I princìpi della cucina ayurvedica si basano su una sapienza risalente ad almeno 5000 anni fa, che contempla e integra armoniosamente salute, alimentazione, benessere ed equilibrio tra mente, corpo e spirito.

Una dieta bilanciata, nella tradizione ayurvedica, non si esprime in termini di grassi, carboidrati, proteine, calorie, vitamine o minerali, bensì tessuti del corpo, livelli idrici e salini, Gunas o proprietà dei cibiDosha o energia vitaleRasas o gusti, qualità dei cibi e Sadhana ovvero l’assimilazione da parte del corpo.

Vi sono sei gusti fondamentali: dolce, agrodolce, salato, amaro, piccante e astringente: per mantenere un perfetto equilibrio dovremmo avere tutti i sei gusti nel corso dello stesso pasto, un pasto con uno solo o due gusti lascia un senso d’insoddisfazione.

Esistono alimenti e gusti che aumentano o diminuiscono l’energia Vata, Pitta e Kapha, i tre principi o Dosha che, secondo l’ayurveda, formano la costituzione di ognuno di noi e corrispondono rispettivamente a Aria, Fuoco e Acqua.

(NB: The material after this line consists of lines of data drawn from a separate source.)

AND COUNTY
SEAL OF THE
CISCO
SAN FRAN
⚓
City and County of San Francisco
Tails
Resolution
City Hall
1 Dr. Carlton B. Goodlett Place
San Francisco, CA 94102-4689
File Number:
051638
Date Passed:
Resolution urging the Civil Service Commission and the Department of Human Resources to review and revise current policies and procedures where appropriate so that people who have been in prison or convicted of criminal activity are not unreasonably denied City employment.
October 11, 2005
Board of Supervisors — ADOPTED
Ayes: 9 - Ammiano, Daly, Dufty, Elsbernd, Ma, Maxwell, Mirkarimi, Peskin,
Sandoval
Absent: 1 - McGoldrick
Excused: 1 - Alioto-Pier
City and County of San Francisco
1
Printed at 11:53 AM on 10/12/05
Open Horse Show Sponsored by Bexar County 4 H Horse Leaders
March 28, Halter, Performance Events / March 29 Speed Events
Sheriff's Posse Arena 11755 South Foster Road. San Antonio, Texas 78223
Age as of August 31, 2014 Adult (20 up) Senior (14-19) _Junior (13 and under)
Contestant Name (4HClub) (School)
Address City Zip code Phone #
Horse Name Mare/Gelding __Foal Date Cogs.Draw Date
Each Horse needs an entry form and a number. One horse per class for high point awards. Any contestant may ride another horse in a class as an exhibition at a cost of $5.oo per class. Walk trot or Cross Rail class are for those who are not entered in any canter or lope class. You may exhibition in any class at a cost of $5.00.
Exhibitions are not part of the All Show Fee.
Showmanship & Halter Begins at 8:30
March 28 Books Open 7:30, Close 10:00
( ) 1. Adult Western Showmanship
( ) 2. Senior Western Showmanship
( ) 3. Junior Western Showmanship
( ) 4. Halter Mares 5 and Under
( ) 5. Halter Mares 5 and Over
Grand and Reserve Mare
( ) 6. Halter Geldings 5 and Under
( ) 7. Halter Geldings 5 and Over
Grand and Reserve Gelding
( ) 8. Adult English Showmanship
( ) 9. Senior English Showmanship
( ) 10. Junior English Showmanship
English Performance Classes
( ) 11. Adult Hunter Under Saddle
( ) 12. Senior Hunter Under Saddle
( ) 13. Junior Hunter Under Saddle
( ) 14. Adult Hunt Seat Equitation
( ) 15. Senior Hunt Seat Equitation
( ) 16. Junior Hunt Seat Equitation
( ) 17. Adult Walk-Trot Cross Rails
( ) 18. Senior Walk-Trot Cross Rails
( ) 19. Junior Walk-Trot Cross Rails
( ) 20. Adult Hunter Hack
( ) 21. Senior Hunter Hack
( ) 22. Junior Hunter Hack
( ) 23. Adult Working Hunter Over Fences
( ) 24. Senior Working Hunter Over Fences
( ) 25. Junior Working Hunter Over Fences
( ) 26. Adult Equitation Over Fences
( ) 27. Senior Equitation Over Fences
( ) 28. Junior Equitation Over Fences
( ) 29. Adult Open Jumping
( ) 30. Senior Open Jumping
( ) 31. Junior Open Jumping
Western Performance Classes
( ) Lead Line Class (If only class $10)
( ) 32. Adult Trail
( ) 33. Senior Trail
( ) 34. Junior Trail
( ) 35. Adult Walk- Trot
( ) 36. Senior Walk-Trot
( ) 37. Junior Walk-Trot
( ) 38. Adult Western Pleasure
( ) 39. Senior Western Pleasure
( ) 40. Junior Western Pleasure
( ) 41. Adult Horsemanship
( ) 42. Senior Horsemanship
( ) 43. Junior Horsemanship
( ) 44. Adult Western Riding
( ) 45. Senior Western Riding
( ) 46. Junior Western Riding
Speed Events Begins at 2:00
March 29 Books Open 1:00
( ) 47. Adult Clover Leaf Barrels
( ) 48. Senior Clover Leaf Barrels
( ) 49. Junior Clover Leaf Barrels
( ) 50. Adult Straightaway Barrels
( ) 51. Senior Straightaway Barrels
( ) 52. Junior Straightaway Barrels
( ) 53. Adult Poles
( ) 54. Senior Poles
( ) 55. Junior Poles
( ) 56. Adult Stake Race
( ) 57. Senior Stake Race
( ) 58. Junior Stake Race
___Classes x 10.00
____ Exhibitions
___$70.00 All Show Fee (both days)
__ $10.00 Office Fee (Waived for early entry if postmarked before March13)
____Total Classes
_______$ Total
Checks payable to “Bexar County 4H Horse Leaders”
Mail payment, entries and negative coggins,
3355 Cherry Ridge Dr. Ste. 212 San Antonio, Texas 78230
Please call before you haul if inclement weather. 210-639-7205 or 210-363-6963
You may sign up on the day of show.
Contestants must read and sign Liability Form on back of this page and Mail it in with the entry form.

Le persone di costituzione Vata non hanno solitamente problemi di linea, sono snelli e nervosi, perdono facilmente peso, quando sono sotto stress non mangiano, saltano i pasti senza problemi e così via.

I tipi Pitta (di solito di peso normale) non hanno una particolare tendenza a ingrassare, anche se a volte sono preda di attacchi di fame, spesso conseguenza di arrabbiature.

Il tipo Kapha ha una costituzione robusta, ingrassa facilmente perchè tende a mangiare troppo, quando è sotto stress si butta sul cibo, non elimina facilmente scorie e tossine.

Le energie Vata, Pitta e Kapha agiscono nell’universo con punte di massima diverse nell’arco della giornata:

Vata è attivo soprattutto tra le 2 e le 6 del mattino e tra le 14 e le 18, aiuta a dimagrire perché favorisce l’eliminazione delle tossine, per stimolarlo è importante alzarsi presto, bere un bicchiere di acqua tiepida con una spruzzata di limone e un pizzico di zenzero.

Kapha prevale tra le 6 e le 10 e tra le 18 e le 22, è l’energia della lentezza e dell’assimilazione, se si vuole perdere peso occorre mangiare il meno possibile in queste ore

Pitta, che è la forza del fuoco, fa sentire la sua influenza tra le 10 e le 14 e tra le 22 e le 2. Sotto il suo controllo, il metabolismo è più attivo e la digestione migliore, per questo l’Ayurveda consiglia di fare il pasto principale verso mezzogiorno e di limitarsi, alla sera, a una cena leggera.

L’AMARO DEPURA

Per l’Ayurveda l’amaro riduce l’appetito e la voglia di dolci, depura l’organismo e favorisce la digestione perché stimola i succhi gastrici e biliari. Cibi: melanzane, cicoria, catalogna, invidia, scarola, pompelmi, rabarbaro, cetrioli, tutte le verdure a foglia scura.

IL PICCANTE ACCELLERA IL METABOLISMO

Il sapore piccante è un toccasana per la linea, perché riscalda e scioglie grassi e tossine, inoltre attiva il metabolismo, l’eccesso di questo sapore può provocare disturbi gastrointestinali. Per attivare il metabolismo ottimo un bicchiere d’acqua calda con un pizzico di zenzero. Cibi: aglio, peperoncino, pepe, cipolle, rafano, ravanelli, prezzemolo, menta, zenzero.

L’ASTRINGENTE E’ UN ANTI-FAME

Secondo l’Ayurveda i cibi che hanno un sapore astringente asciugano i liquidi in eccesso e smorzano l’appetito perché decongestionano le mucose della bocca e dello stomaco. Sono astringenti gli alimenti ricchi di tannini, quelli che “legano” la lingua, e anche gli aromi: Cibi: legumi, finocchi, carciofi, mele, pere, mirtilli, salvia, rosmarino, curcuma.